Coverage of local news in cities and towns across the province has been dealt another blow, as Canada’s two biggest newspaper chains — Postmedia and Torstar — swapped more than 40 community newspapers across Southern Ontario, and will be closing most of them.
“It’s bad news for the community. There’s no doubt,” Kingston Mayor Bryan Paterson said.
In Kingston, two weekly papers, the Kingston Heritage and Frontenac Gazette were closed. Their employees were informed as they tried to open locked doors Monday morning.
“There’s been lots of newspaper closures, particularly community papers, over the past ten years. It just doesn’t usually all happen at once like this,” Ryerson University media analyst April Lindgren said.

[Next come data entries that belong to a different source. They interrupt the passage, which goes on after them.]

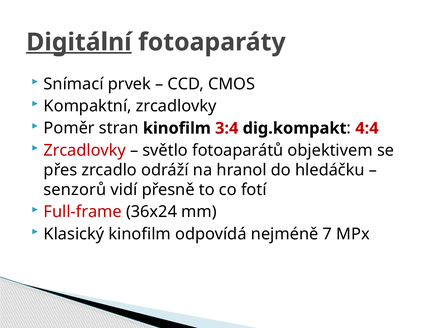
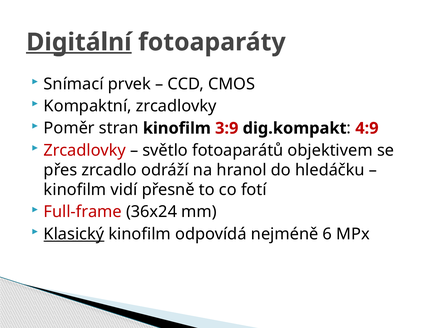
3:4: 3:4 -> 3:9
4:4: 4:4 -> 4:9
senzorů at (75, 190): senzorů -> kinofilm
Klasický underline: none -> present
7: 7 -> 6
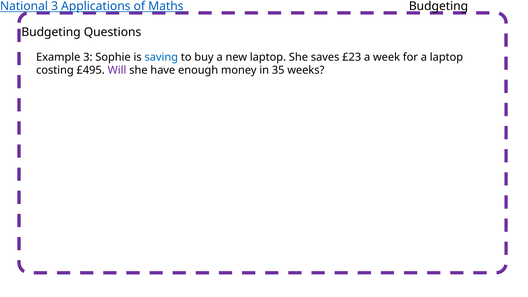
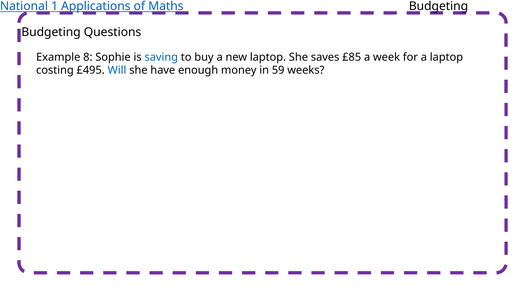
National 3: 3 -> 1
Example 3: 3 -> 8
£23: £23 -> £85
Will colour: purple -> blue
35: 35 -> 59
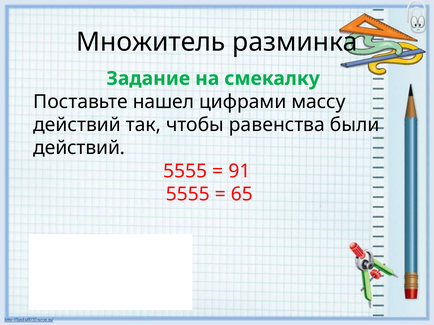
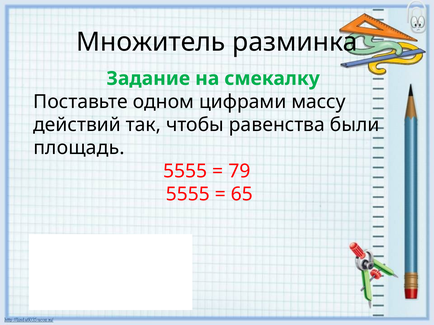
нашел: нашел -> одном
действий at (79, 148): действий -> площадь
91: 91 -> 79
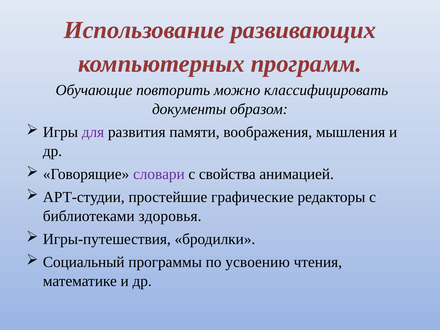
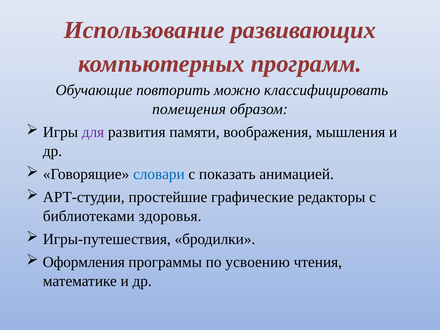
документы: документы -> помещения
словари colour: purple -> blue
свойства: свойства -> показать
Социальный: Социальный -> Оформления
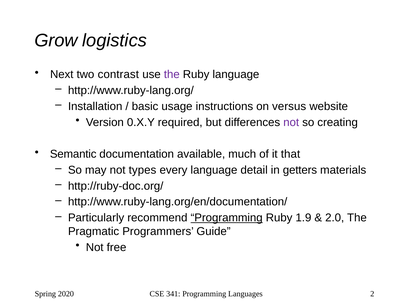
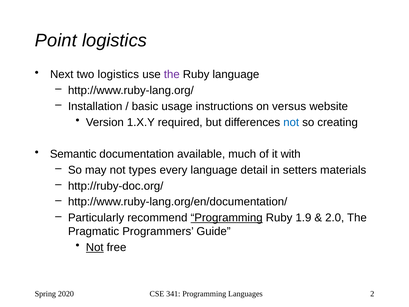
Grow: Grow -> Point
two contrast: contrast -> logistics
0.X.Y: 0.X.Y -> 1.X.Y
not at (291, 122) colour: purple -> blue
that: that -> with
getters: getters -> setters
Not at (95, 247) underline: none -> present
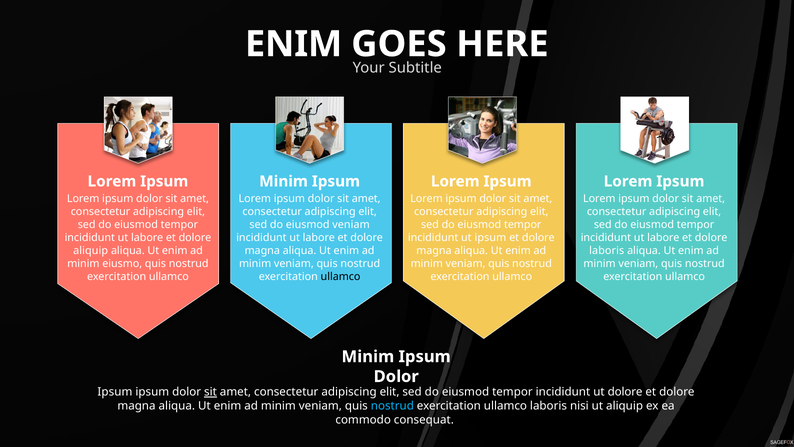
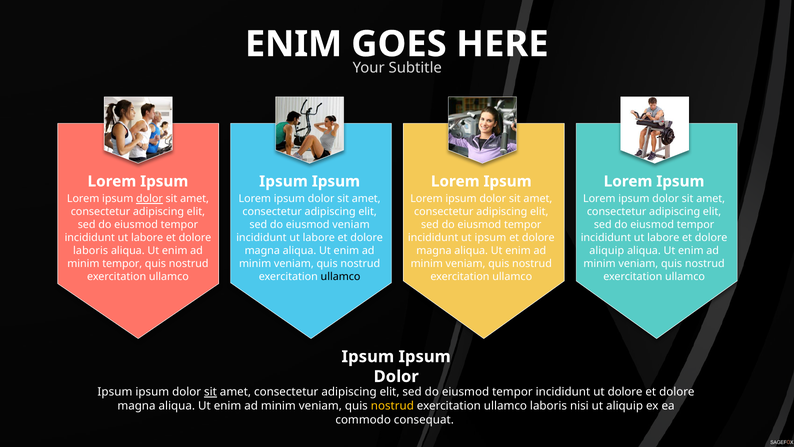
Minim at (284, 181): Minim -> Ipsum
dolor at (149, 199) underline: none -> present
aliquip at (91, 250): aliquip -> laboris
laboris at (607, 250): laboris -> aliquip
minim eiusmo: eiusmo -> tempor
Minim at (368, 356): Minim -> Ipsum
nostrud at (392, 406) colour: light blue -> yellow
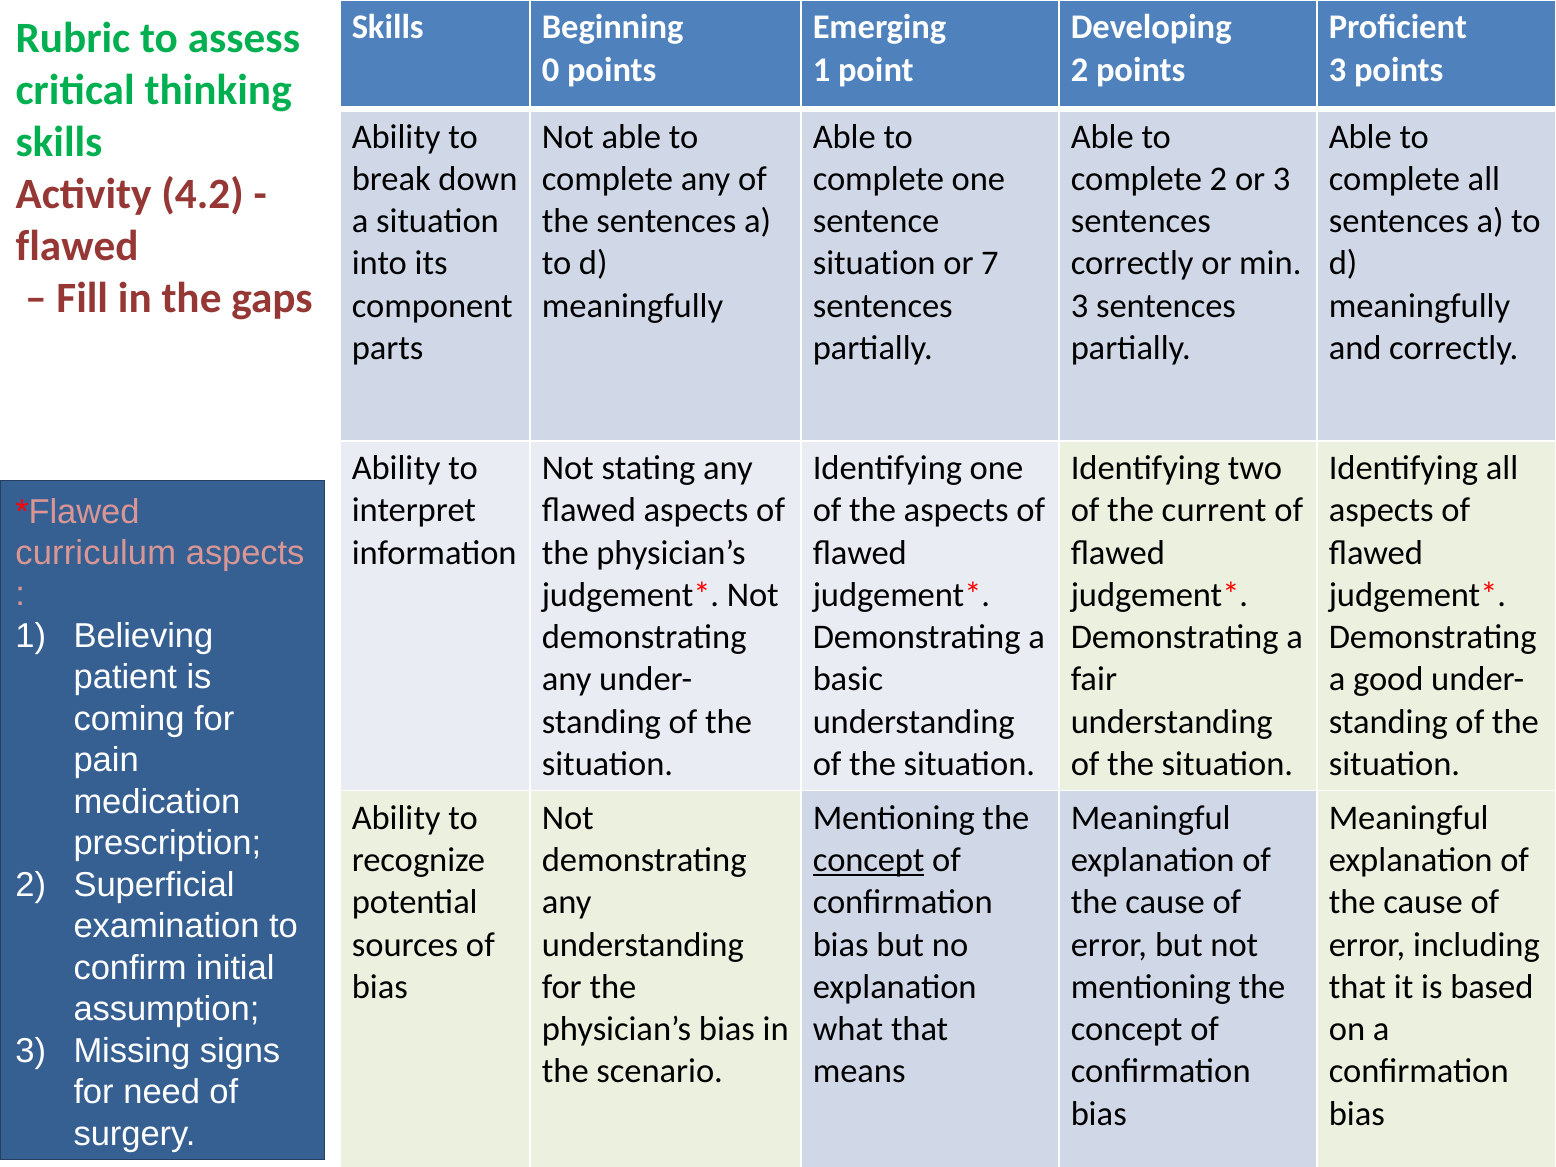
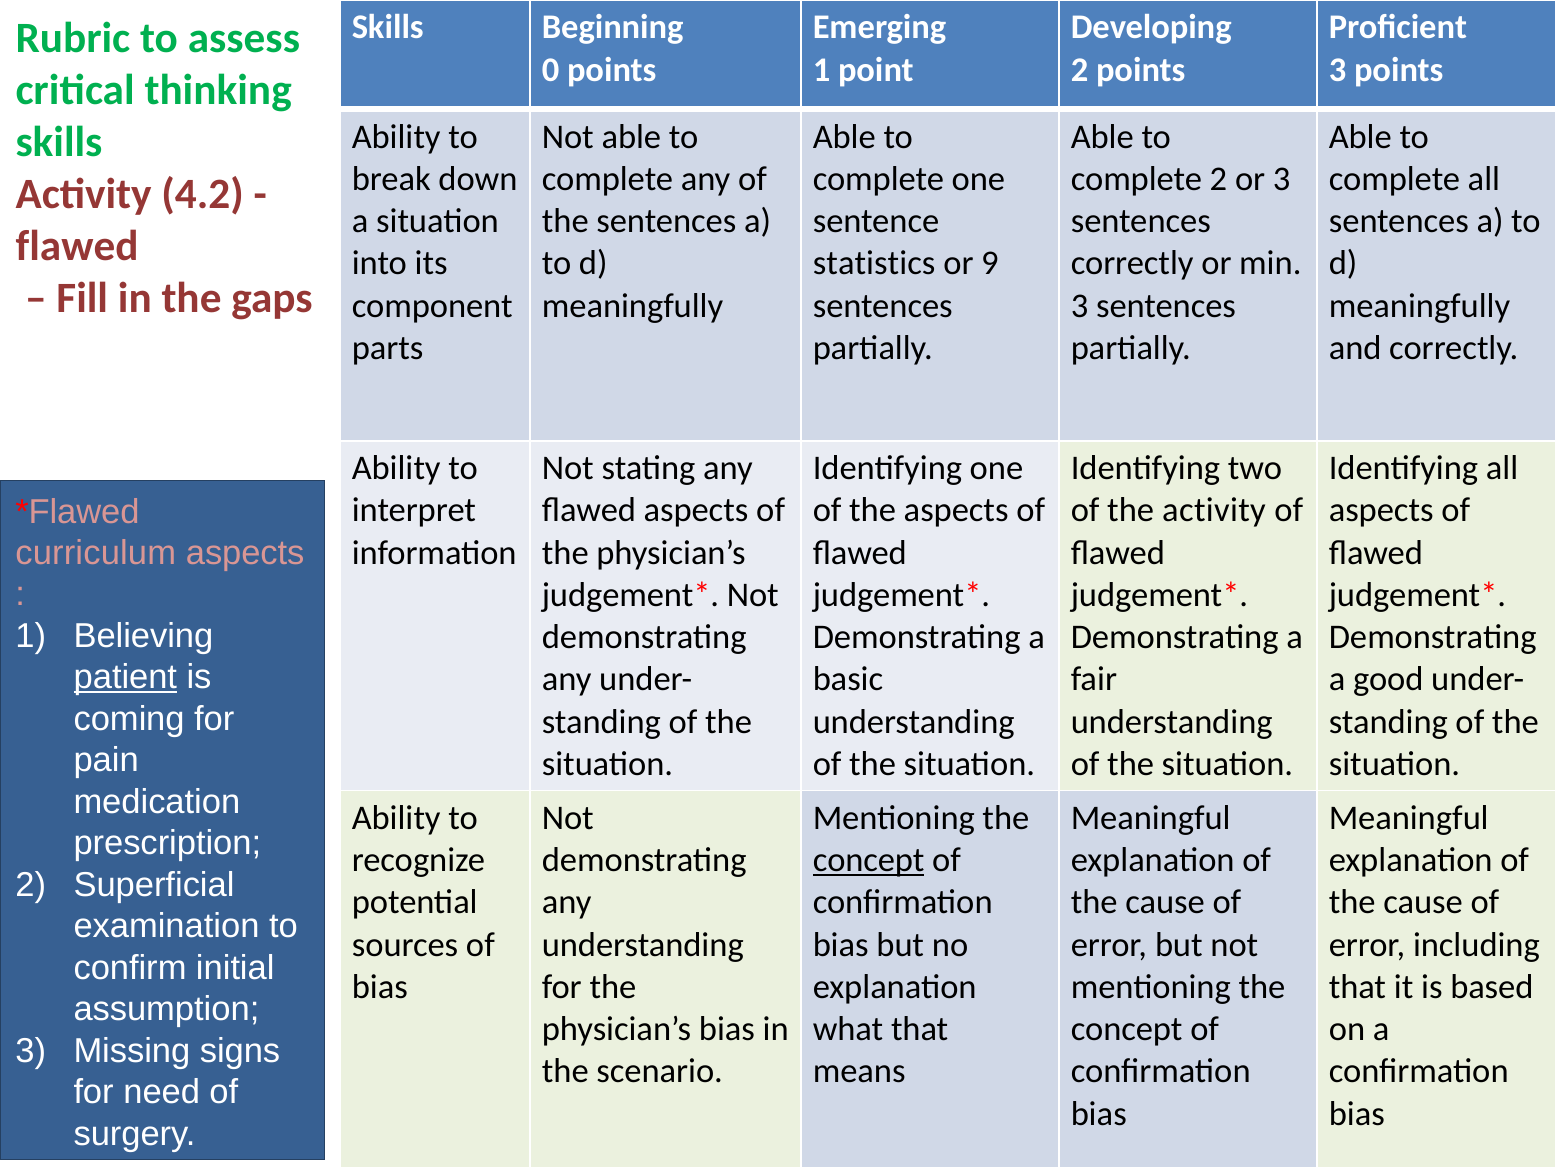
situation at (874, 263): situation -> statistics
7: 7 -> 9
the current: current -> activity
patient underline: none -> present
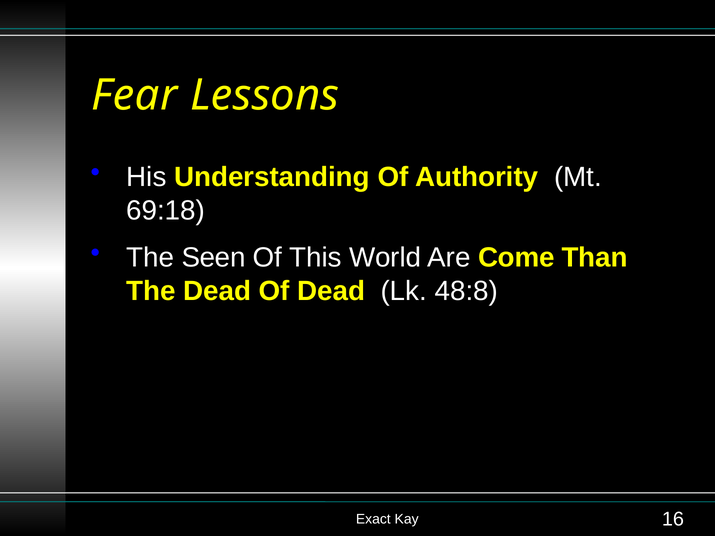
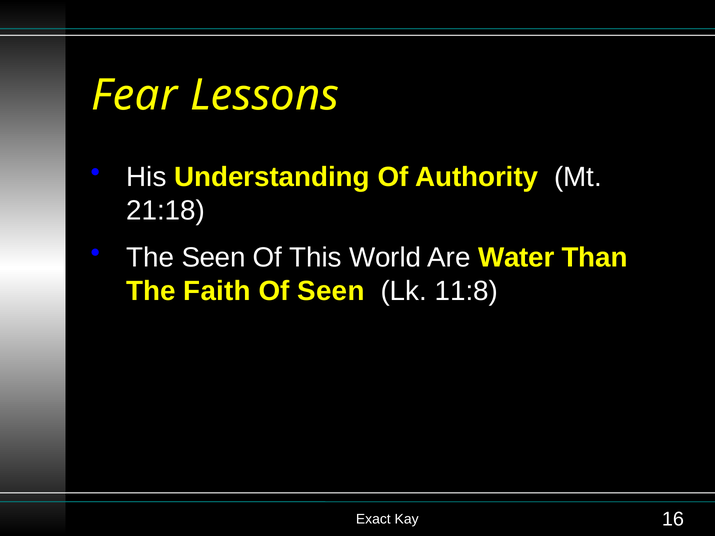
69:18: 69:18 -> 21:18
Come: Come -> Water
The Dead: Dead -> Faith
Of Dead: Dead -> Seen
48:8: 48:8 -> 11:8
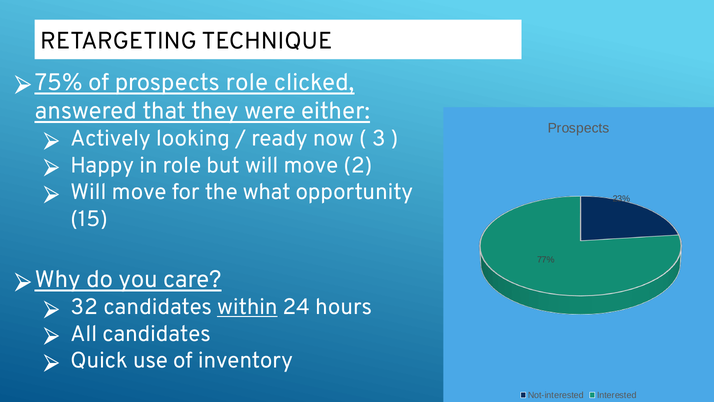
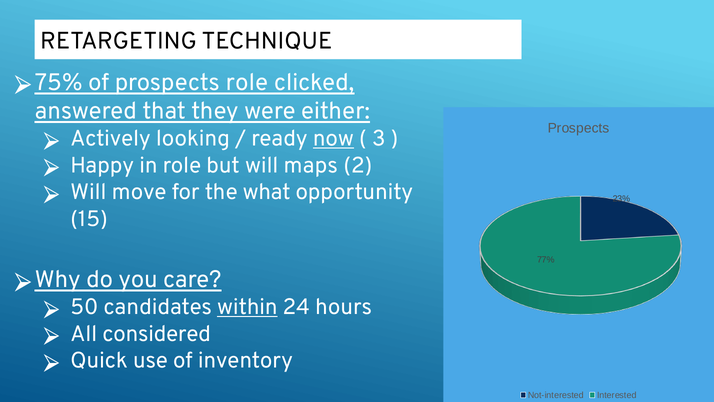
now underline: none -> present
but will move: move -> maps
32: 32 -> 50
All candidates: candidates -> considered
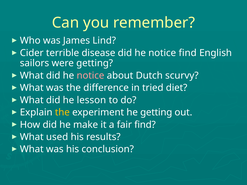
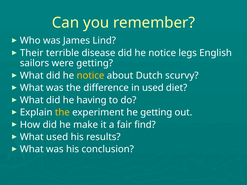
Cider: Cider -> Their
notice find: find -> legs
notice at (90, 76) colour: pink -> yellow
in tried: tried -> used
lesson: lesson -> having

Lindgren runs a website called the ‘Local News Project’ which analyzes different aspects of local news, including when and where new local news outlets open, or in most cases, close their doors.
“The newspaper business model is in trouble, and nobody has figured out a solution to it yet,” Lindgren said. “In fact, the main response seems to be to slash and burn the content that’s available.”
Locally, about a dozen full-time employees here have lost their jobs, plus a number of freelance writers. As far as print journalism goes, the Whig-Standard is now the only paper left standing in the City of Kingston.
“We’re going to get more and more news that’s brought to us by the chains, and less and less actual local news,” Kingston city councillor, Jim Neill said, “Which will be really unfortunate.”
“The continuing costs of producing dozens of small community newspapers in these regions in the face of significantly declining advertising revenues means that most of these operations are no longer have viable business models,” Postmedia Chair Paul Godfrey said in a statement Monday.
In total, nearly 250 jobs will be cut as a result of the mass closures – as well leaving many smaller communities in the province without a newspaper to call their own.